## Activity 1
Name every individual person mentioned by name in the article about the wrongful death suit over the UTV accident.
## Activity 2
Repeat the part of the UTV accident lawsuit article between "The DiMarcos’ daughter, Alexis, was" and "of the crash.", inclusive.
## Activity 3
From the article on the UTV accident lawsuit, render this sentence in Spanish: "The other two teens were in the rear of the UTV and were not injured in the accident."

## Extracted text
Parents of Collinsville teen killed in UTV accident file wrongful death suit

EDWARDSVILLE, Ill. – The parents of a 14-year-old who died in a utility vehicle accident last December have filed a wrongful death suit against the owner of the vehicle, his businesses, the property owner, and the vehicle manufacturer.

Attorney Ryan Sweet of the law firm Swanson & Sackett, P.C. filed the suit June 29 on behalf of Kristi and Chris DiMarco.

The DiMarcos’ daughter, Alexis, was killed December 16, 2019 in rural Collinsville.

According to the Madison County Sheriff’s Office, the accident occurred just after 3:35 p.m. on a levee near the 2000 block of North Bluff Road.

Alexis and three other teens were traveling on a 2019 Polaris Ranger XP Utility Task Vehicle when the vehicle slid and overturned onto the passenger side. Alexis was riding in the front passenger seat.

Alexis and the driver were ejected from the UTV. Alexis was pinned under the vehicle. Both were rushed to local hospitals.

The other two teens were in the rear of the UTV and were not injured in the accident.

Alexis arrived at Anderson Hospital but died just after 5:20 p.m. Authorities said she was not wearing a helmet or seatbelt at the time of the crash.

Sweet said the DiMarcos spent months trying to get investigation documents from the sheriff’s office and that the couple is “owed the truth” about what happened to their daughter.

The suit names 10 parties as responsible for Alexis’ death as a result of alleged negligence and product liability.

The suit names Forrest Lerch, whose daughter was driving the UTV at the time of the crash, as well four of his businesses: Lerch Properties, LCC; Lerch Properties Enterprises, LLC; Lerch Property Investments, LLC; and Triple Lakes Farm, LLC.

Kim Pamatot is also listed as a defendant in the suit. She is the owner of the farm where the crash occurred.

Polaris, the manufacturer of the UTV, is named in the suit. The attorney for the DiMarcos claims the vehicle was defective and dangerous because of its propensity to overturn even under normal operating conditions.

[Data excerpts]
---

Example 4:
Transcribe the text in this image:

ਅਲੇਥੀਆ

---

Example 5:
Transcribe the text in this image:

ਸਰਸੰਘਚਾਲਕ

## Response box 1
Ryan Sweet, Kristi DiMarco, Chris DiMarco, Alexis, Forrest Lerch, Kim Pamatot

## Response box 2
The DiMarcos’ daughter, Alexis, was killed December 16, 2019 in rural Collinsville.

According to the Madison County Sheriff’s Office, the accident occurred just after 3:35 p.m. on a levee near the 2000 block of North Bluff Road.

Alexis and three other teens were traveling on a 2019 Polaris Ranger XP Utility Task Vehicle when the vehicle slid and overturned onto the passenger side. Alexis was riding in the front passenger seat.

Alexis and the driver were ejected from the UTV. Alexis was pinned under the vehicle. Both were rushed to local hospitals.

The other two teens were in the rear of the UTV and were not injured in the accident.

Alexis arrived at Anderson Hospital but died just after 5:20 p.m. Authorities said she was not wearing a helmet or seatbelt at the time of the crash.

## Response box 3
Los otros dos adolescentes iban en la parte trasera del UTV y no resultaron heridos en el accidente.